Dataset excerpts
★ ★ ★ ★ ★

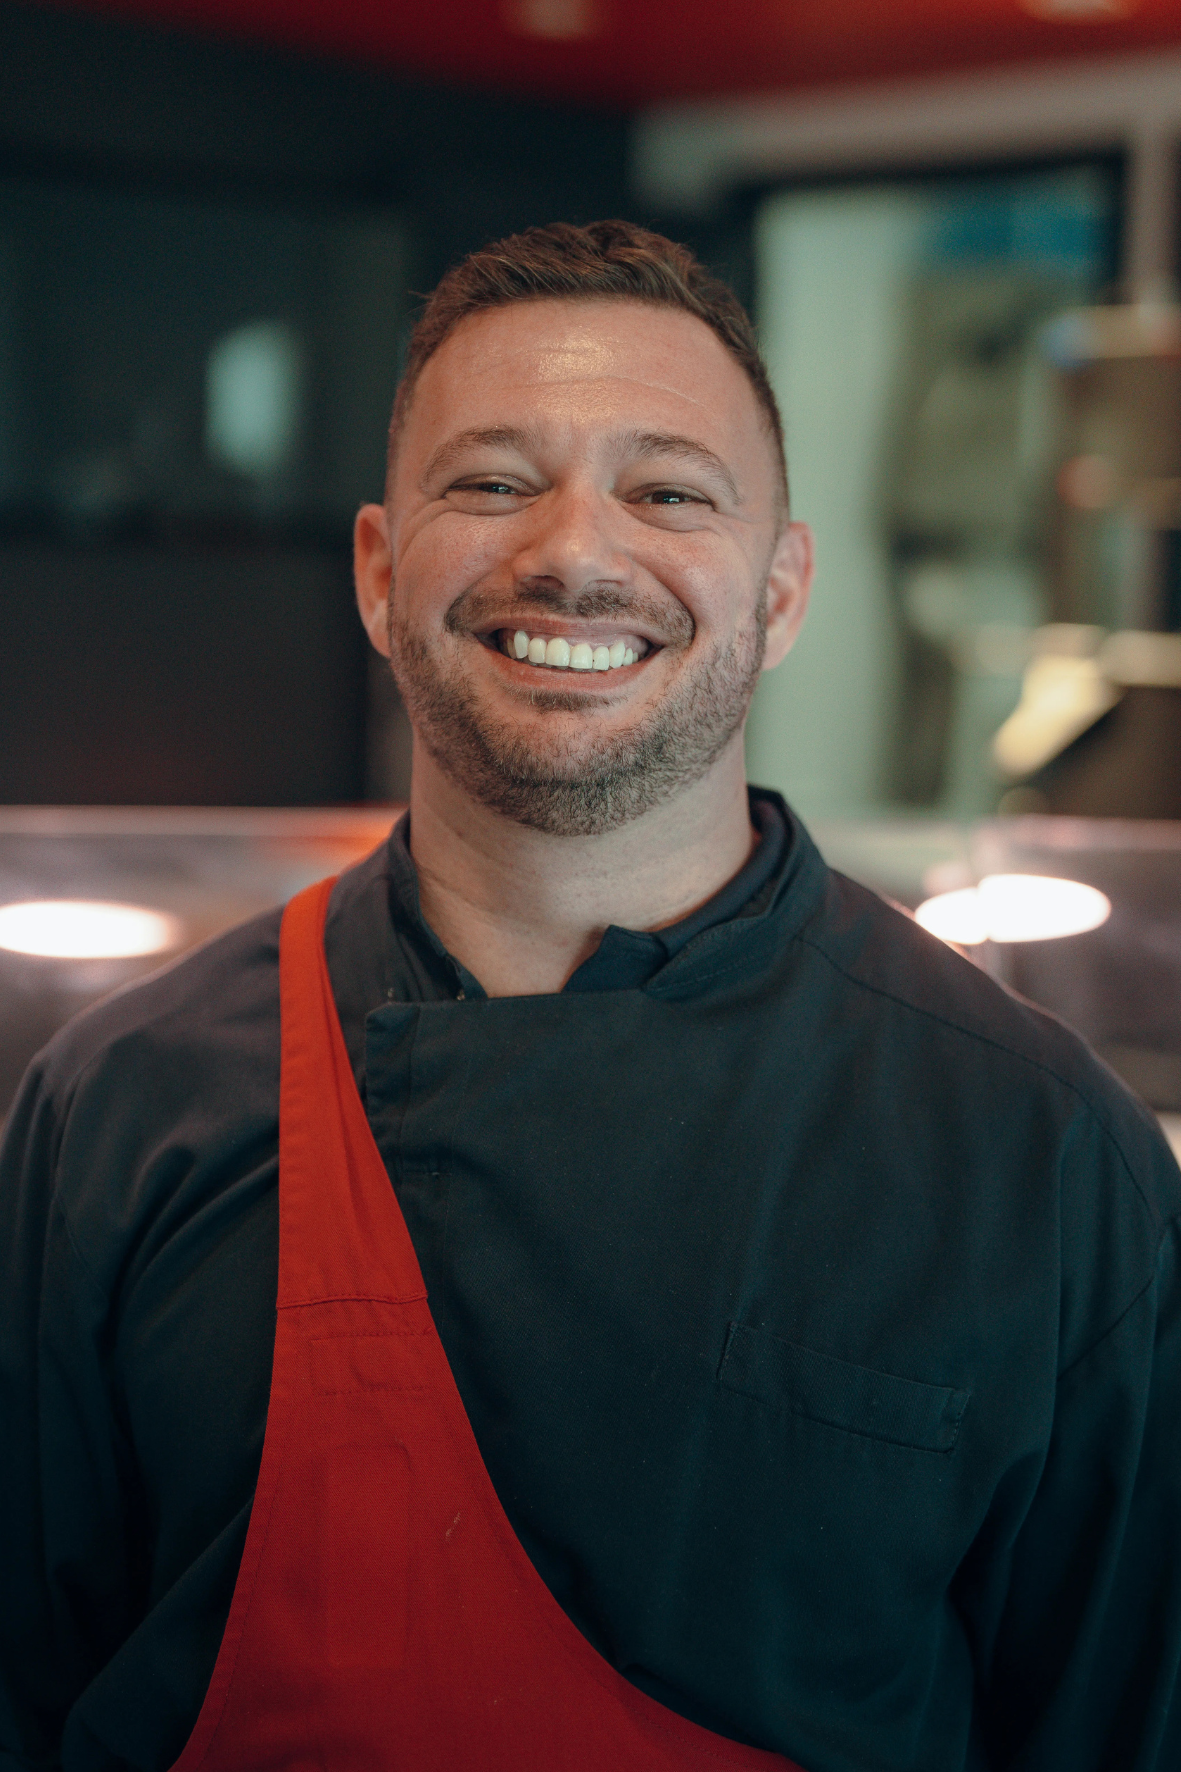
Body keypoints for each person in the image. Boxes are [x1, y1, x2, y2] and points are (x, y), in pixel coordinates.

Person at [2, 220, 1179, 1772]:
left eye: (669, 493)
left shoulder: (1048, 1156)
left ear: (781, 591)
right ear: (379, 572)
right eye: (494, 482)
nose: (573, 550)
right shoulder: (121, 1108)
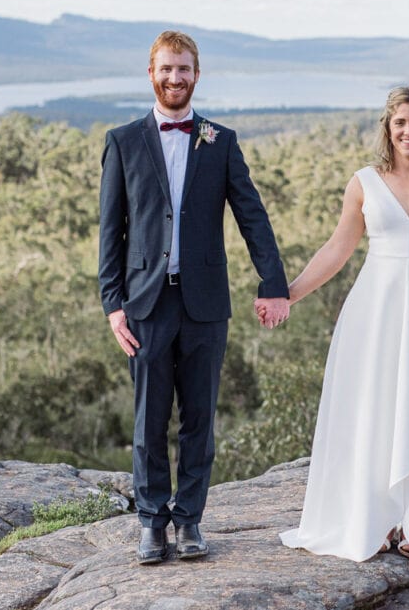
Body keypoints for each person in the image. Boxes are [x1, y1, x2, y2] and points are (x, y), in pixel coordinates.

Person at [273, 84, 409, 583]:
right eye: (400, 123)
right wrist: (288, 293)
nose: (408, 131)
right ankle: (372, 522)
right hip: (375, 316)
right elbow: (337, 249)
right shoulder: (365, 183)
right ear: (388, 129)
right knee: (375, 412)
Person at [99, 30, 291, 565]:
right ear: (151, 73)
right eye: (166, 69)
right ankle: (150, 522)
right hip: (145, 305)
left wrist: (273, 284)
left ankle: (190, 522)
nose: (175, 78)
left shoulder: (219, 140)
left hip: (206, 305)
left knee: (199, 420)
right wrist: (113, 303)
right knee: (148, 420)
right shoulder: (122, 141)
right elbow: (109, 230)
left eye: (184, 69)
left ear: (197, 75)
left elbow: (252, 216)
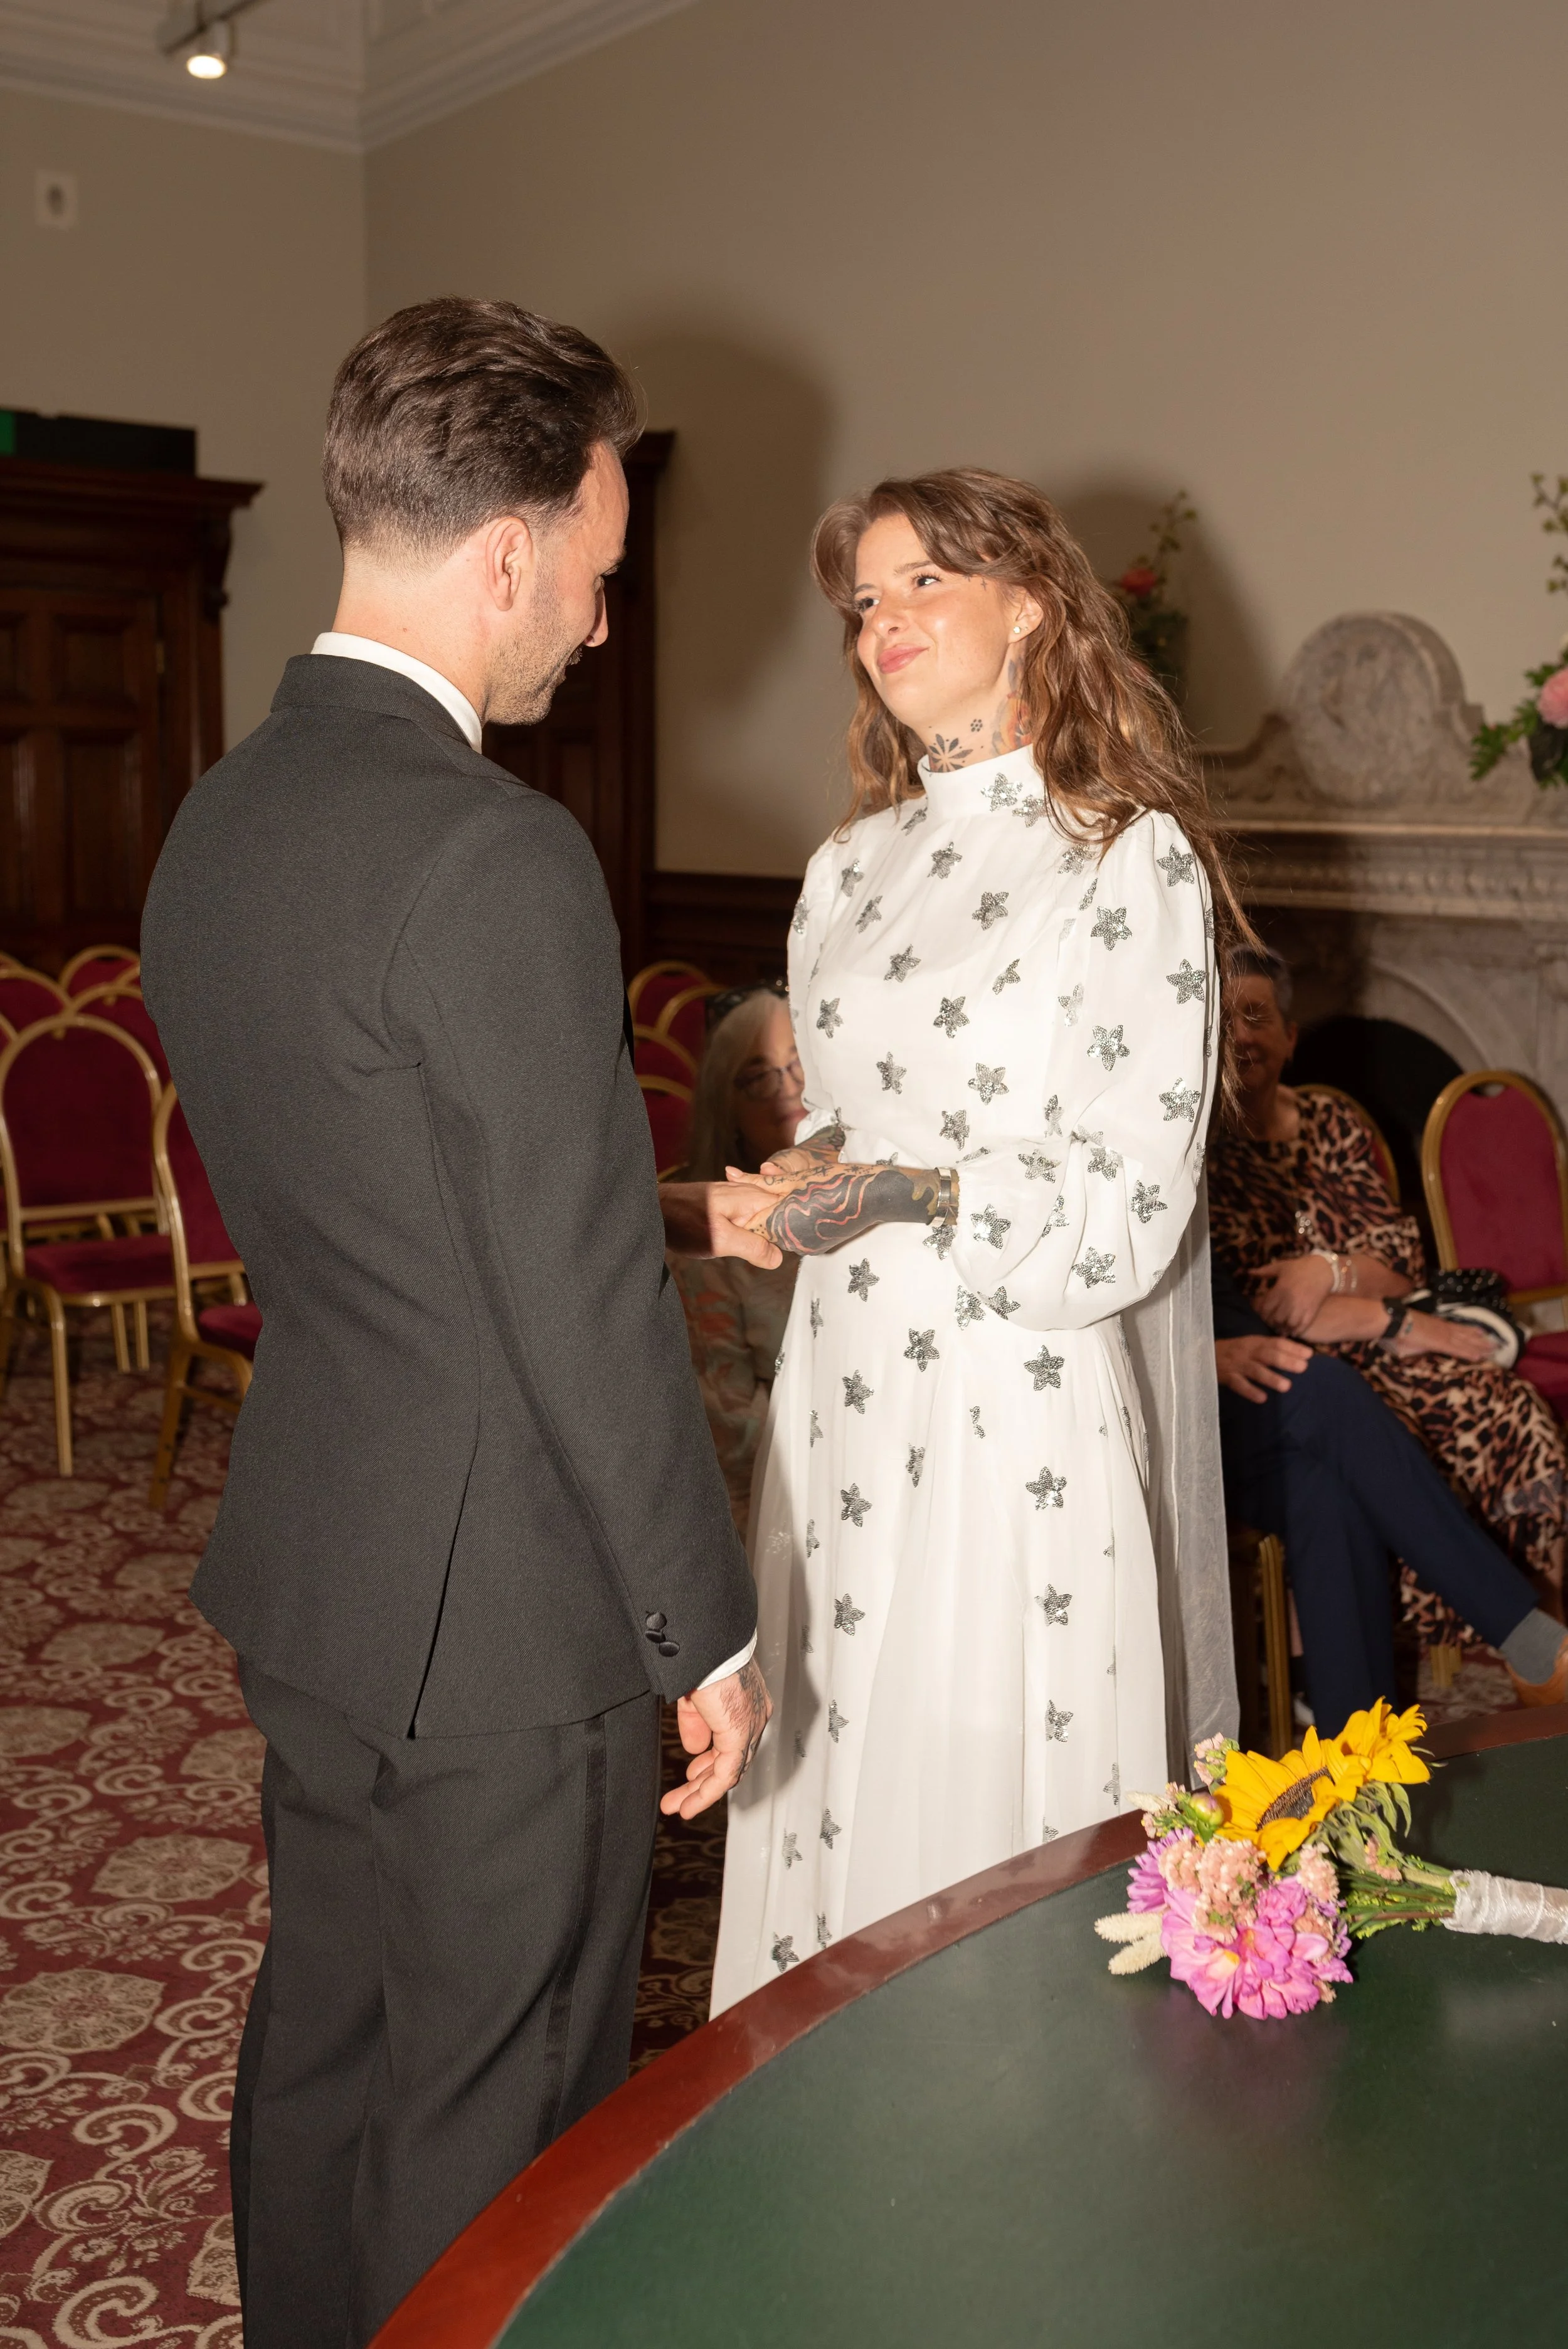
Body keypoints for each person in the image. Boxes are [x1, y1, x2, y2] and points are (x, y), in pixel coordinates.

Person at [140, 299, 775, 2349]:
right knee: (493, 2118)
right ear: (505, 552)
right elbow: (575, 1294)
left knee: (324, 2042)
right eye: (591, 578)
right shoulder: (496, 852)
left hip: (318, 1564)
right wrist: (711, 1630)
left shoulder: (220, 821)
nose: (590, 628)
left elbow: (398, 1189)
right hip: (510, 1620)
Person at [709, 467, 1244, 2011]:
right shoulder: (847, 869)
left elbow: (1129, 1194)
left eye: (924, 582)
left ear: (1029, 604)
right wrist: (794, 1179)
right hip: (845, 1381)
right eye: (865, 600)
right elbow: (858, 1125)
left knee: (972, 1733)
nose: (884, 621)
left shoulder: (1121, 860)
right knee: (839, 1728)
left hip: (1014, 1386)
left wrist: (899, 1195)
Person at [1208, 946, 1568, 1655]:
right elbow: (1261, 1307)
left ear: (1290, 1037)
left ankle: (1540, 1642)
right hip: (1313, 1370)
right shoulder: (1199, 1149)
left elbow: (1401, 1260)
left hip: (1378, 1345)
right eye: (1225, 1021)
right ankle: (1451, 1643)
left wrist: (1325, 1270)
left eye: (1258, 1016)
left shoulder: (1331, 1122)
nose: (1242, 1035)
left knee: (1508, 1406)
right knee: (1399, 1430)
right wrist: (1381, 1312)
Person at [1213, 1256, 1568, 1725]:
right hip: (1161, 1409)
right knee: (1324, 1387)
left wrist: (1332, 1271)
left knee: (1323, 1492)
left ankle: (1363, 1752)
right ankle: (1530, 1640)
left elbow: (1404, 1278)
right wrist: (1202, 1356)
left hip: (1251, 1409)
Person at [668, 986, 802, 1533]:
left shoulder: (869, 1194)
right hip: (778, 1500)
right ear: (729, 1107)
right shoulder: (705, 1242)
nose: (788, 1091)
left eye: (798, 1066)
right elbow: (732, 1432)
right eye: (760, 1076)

★ ★ ★ ★ ★

YOUR ASSIGNMENT
Set down the records above exactly, leaving out pictures.

RESPONSE FOR THIS EXERCISE
Body keypoints for each person in the image. Boxes are [x1, y1, x2, y2] and points are (x, y), in pixel coordinates.

Person at [2, 220, 1179, 1772]:
left eye: (669, 493)
left shoulder: (1048, 1156)
left ear: (781, 591)
right ear: (379, 572)
right eye: (494, 482)
nose: (573, 550)
right shoulder: (121, 1108)
Body keypoints for each person in the image. Boxes are [x1, y1, x2, y2] and points are (x, y), in pixel coordinates.

Person at [273, 84, 409, 583]:
right eye: (400, 123)
right wrist: (288, 293)
nose: (408, 131)
right ankle: (372, 522)
right hip: (375, 316)
right elbow: (337, 249)
right shoulder: (365, 183)
right ear: (388, 129)
right knee: (375, 412)
Person at [99, 30, 291, 565]:
right ear: (151, 73)
right eye: (166, 69)
right ankle: (150, 522)
right hip: (145, 305)
left wrist: (273, 284)
left ankle: (190, 522)
nose: (175, 78)
left shoulder: (219, 140)
left hip: (206, 305)
left knee: (199, 420)
right wrist: (113, 303)
right knee: (148, 420)
right shoulder: (122, 141)
right elbow: (109, 230)
left eye: (184, 69)
left ear: (197, 75)
left elbow: (252, 216)
Body keypoints for each person in the image. Boxes are [x1, y1, x2, y2] and points are (x, y), in pixel coordinates.

Person at [140, 299, 775, 2349]:
right knee: (493, 2118)
right ear: (505, 552)
right elbow: (575, 1294)
left knee: (324, 2042)
right eye: (591, 578)
right shoulder: (496, 852)
left hip: (318, 1564)
right wrist: (711, 1630)
left shoulder: (220, 821)
nose: (590, 628)
left elbow: (398, 1189)
right hip: (510, 1620)
Person at [709, 467, 1244, 2011]:
right shoulder: (847, 869)
left elbow: (1129, 1194)
left eye: (924, 582)
left ear: (1029, 604)
right wrist: (794, 1179)
right hip: (845, 1381)
right eye: (865, 600)
right elbow: (858, 1125)
left knee: (972, 1733)
nose: (884, 621)
left shoulder: (1121, 860)
right knee: (839, 1728)
left hip: (1014, 1386)
left wrist: (899, 1195)
Person at [1208, 946, 1568, 1655]:
right elbow: (1261, 1307)
left ear: (1290, 1037)
left ankle: (1540, 1642)
right hip: (1313, 1370)
right shoulder: (1199, 1149)
left elbow: (1401, 1260)
left hip: (1378, 1345)
right eye: (1225, 1021)
right ankle: (1451, 1643)
left wrist: (1325, 1270)
left eye: (1258, 1016)
left shoulder: (1331, 1122)
nose: (1242, 1035)
left knee: (1508, 1406)
right knee: (1399, 1430)
right wrist: (1381, 1312)
Person at [1213, 1256, 1568, 1725]:
right hip: (1161, 1409)
right knee: (1324, 1387)
left wrist: (1332, 1271)
left knee: (1323, 1492)
left ankle: (1363, 1752)
right ankle: (1530, 1640)
left elbow: (1404, 1278)
right wrist: (1202, 1356)
left hip: (1251, 1409)
Person at [668, 986, 802, 1533]:
left shoulder: (869, 1194)
right hip: (778, 1500)
right ear: (729, 1107)
right shoulder: (705, 1242)
nose: (788, 1091)
left eye: (798, 1066)
right elbow: (732, 1432)
right eye: (760, 1076)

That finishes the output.